__Your task__. Repeat word for word everything from the line containing "(640, 532) none" to the end of the listing, first and last lines included, and only that.

★ ★ ★ ★ ★ ★ ★

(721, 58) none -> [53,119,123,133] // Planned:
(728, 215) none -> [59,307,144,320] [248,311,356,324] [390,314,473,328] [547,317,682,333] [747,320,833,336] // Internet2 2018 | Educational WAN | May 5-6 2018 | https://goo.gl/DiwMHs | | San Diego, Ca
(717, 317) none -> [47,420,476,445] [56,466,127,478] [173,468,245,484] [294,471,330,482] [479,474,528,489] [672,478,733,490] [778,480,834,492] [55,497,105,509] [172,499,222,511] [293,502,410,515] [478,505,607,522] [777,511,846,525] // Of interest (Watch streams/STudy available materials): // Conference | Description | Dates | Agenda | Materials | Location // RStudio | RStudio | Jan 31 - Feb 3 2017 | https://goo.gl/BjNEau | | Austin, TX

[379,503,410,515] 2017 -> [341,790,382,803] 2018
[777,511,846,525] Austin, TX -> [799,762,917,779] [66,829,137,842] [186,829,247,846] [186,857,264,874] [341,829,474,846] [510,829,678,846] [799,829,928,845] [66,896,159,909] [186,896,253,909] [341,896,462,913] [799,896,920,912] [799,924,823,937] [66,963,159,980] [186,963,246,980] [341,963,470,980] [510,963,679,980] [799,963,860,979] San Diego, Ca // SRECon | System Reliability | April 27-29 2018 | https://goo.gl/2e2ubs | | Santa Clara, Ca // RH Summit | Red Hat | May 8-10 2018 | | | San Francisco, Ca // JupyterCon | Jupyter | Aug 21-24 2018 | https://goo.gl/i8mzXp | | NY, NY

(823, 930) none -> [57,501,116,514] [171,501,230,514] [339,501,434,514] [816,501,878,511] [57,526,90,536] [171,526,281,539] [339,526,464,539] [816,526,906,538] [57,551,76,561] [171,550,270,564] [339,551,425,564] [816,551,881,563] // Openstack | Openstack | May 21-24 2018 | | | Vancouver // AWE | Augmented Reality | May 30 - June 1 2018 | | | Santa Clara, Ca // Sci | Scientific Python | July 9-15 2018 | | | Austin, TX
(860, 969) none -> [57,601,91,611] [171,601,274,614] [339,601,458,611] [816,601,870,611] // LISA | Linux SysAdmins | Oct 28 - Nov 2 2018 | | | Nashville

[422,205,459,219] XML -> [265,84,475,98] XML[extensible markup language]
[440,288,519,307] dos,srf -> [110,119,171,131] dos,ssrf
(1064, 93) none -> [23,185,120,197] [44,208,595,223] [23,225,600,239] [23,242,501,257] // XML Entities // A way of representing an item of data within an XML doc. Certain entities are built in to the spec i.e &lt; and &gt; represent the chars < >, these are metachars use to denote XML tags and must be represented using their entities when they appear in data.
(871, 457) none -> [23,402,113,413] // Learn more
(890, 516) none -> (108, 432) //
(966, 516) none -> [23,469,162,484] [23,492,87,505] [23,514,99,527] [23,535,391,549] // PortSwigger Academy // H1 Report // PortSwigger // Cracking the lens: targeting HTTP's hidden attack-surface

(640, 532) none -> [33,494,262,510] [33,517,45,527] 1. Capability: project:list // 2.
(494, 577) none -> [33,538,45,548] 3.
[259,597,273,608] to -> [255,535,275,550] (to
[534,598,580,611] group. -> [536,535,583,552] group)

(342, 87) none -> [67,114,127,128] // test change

★ ★ ★ ★ ★ ★ ★

__Answer to the problem__.
(640, 532) none -> [33,494,262,510] [33,517,45,527] 1. Capability: project:list // 2.
(494, 577) none -> [33,538,45,548] 3.
[259,597,273,608] to -> [255,535,275,550] (to
[534,598,580,611] group. -> [536,535,583,552] group)

(342, 87) none -> [67,114,127,128] // test change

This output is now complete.